Archive for July, 2011

He’s working!

A relative of a distinguished Professor told me that he had the habit of sitting in an armchair at home with his eyes closed. When someone would come in and try to converse with him, the Prof would say “Quiet! I’m working!”

As indeed he was… to sit quietly and think is a key element at the heart of an academic’s job; they need to disconnect from all distractions and THINK.

One must note that this particular scholar is now in his eighties, so his habits had evolved in the middle of the previous century. I wonder whether the professors being grown today will be able to sit still long enough to experience the benefit of such a practice?…

How to keep distribution lists short

I was lecturing about Information Overload at an MBA course in Haifa University, and a student shared a lovely story. Long ago, she said, before email replaced paper correspondence, she used to work at a company where memos were written on special forms that came as a three-layer stack with chemical copying. You’d write or type the top layer and two copies were created on the layers below.

This was very convenient (you didn’t need to mess with Carbon Paper) but had one side effect: you could only create up to three copies at once. If you needed more, you’d need to write on a new stack, laboriously copying what you’d written before.

Guess what, she concluded the story: people would make every effort to drop names from the dist list of the memo, until there were only three names on it.

Too bad email doesn’t have a similar incentive for frugal sending…

Telemarketing Information Overload

Today I got a call from a telemarketer who did her best to entice me to subscribe to a certain business journal. I told her I already had a subscription to a similar one, and she went out of her way to explain to me that hers contained that much more – more articles, more pages, more information!

I may be too polite, so she kept going on even after I pointed out that I barely read a tenth of the pages of the journal I already receive; she continued until I decided enough was enough and told her that I make a living by consulting to organizations how to reduce the damage caused their employees by information overload. That left the good woman speechless and she let me be.

And if you think about it, we do receive all these invitations to subscribe to all these magazines – do they really think we’re starved for information here? Marketing newspapers isn’t even like the proverbial selling of refrigerators to Eskimos, since a fridge can at least do no harm; selling people more information is more like selling a plague to the healthy…

Incidentally, before she said goodbye the telemarketer lady had a moment of introspection, and she told me that yes, indeed, free time is a precious commodity, and she can see how too much information can be a problem. Who knows, perhaps I gave her the push that will propel her into a successful career in Information Overload consulting herself? :-)

Audio recording of IORG “Literary Salon” webinar available for download

The IORG “Literary Salon” online event last week was very interesting, with five authors of books about Information Overload comign together to discuss their books.
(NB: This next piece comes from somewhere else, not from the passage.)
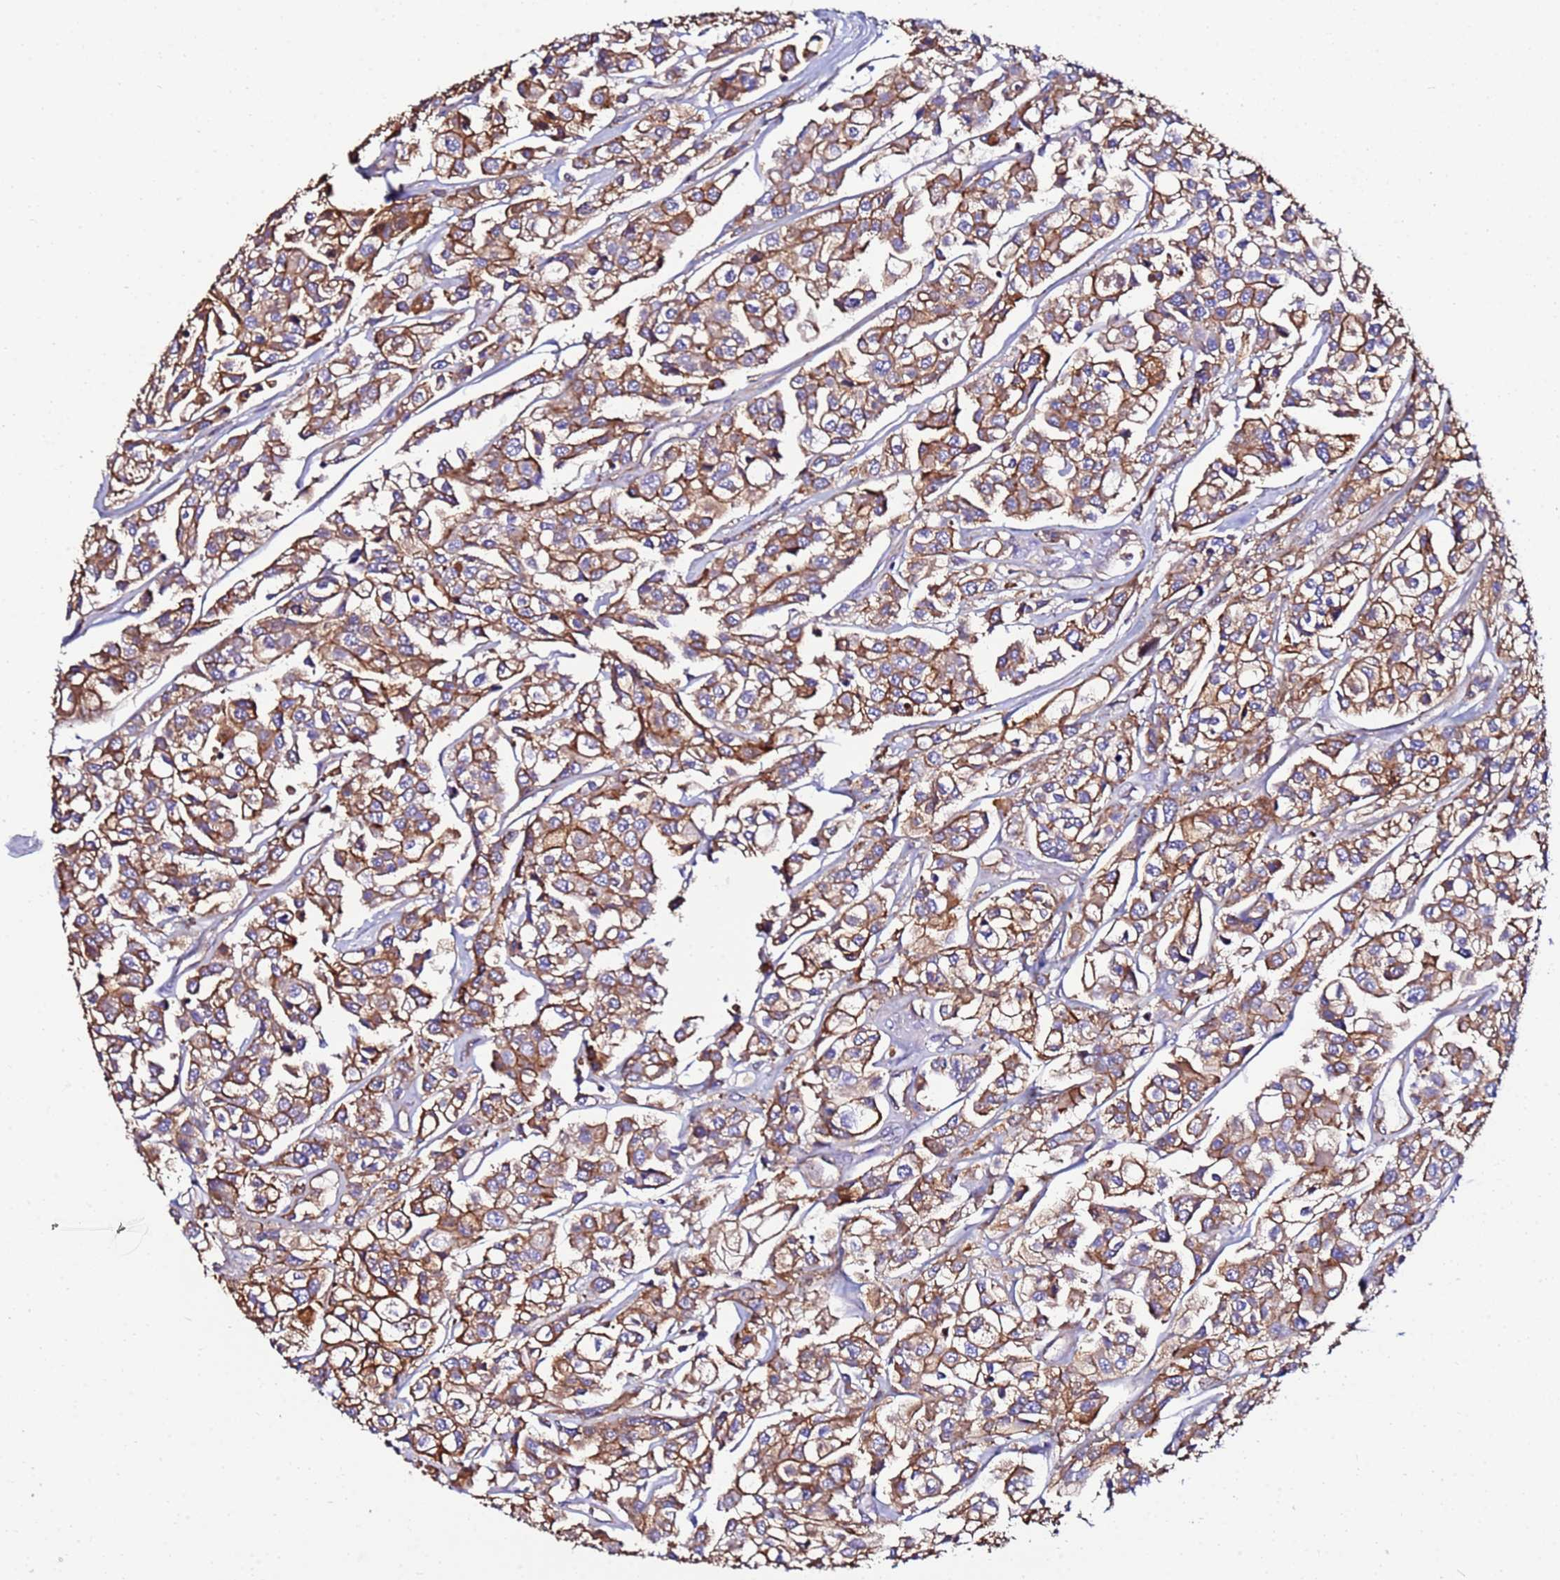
{"staining": {"intensity": "strong", "quantity": ">75%", "location": "cytoplasmic/membranous"}, "tissue": "urothelial cancer", "cell_type": "Tumor cells", "image_type": "cancer", "snomed": [{"axis": "morphology", "description": "Urothelial carcinoma, High grade"}, {"axis": "topography", "description": "Urinary bladder"}], "caption": "DAB immunohistochemical staining of human high-grade urothelial carcinoma shows strong cytoplasmic/membranous protein positivity in approximately >75% of tumor cells.", "gene": "POTEE", "patient": {"sex": "male", "age": 67}}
A recording of the entire event is available for your enjoyment here. A summary by one of the attendees is available here.

Enjoy!

Yes, I do!

An attendee at a lecture at a multinational tech company pointed out to me that part of his problem with email overload stems from situations where he is part of a functional distribution list, say “All Engineering”. Some messages to the entire group he does need, but there are other specific recurrent  messages that other engineers need and he doesn’t. Then when he goes to the sender and asks to get off, he is told it can’t be done – you can’t “unsubscribe” from the list: if you’re an engineer, you are automatically included and cursed for all eternity to receive anything sent to “All Engineering”.

Now, it would be nice if the organization had communication tools that do allow unsubscribing from a list for specific types of messages; such tools can be developed and would certainly be worth the development cost. But until that happens, the issue boils down to this express or implied conversation:

Recipient: I need you to stop sending me the weekly debug report. I’m not involved in debugging.
Sender: Sorry, can’t help you there. I send it to “All Engineering”.
Recipient: Well, can’t you send it to a list of “All Engineering minus myself”?
Sender: You really mean I should craft a special dist list just for your convenience?!?!! Yeah right!

And this is where it ends, one line before the correct ending, which would add:

Recipient: Yes, I do!

This may sound presumptuous to the sender, but the recipient is right: he has every right to expect the sender go to this extra effort. It may take the sender five minutes, a small one-time effort – but it would save the recipient – possibly many of them – recurring distractions and time loss going forward. It is a reasonable request and in the best interest of the organization.

How do you react to such a demand? And, as a recipient, do you have the courage to say, Yes, I do?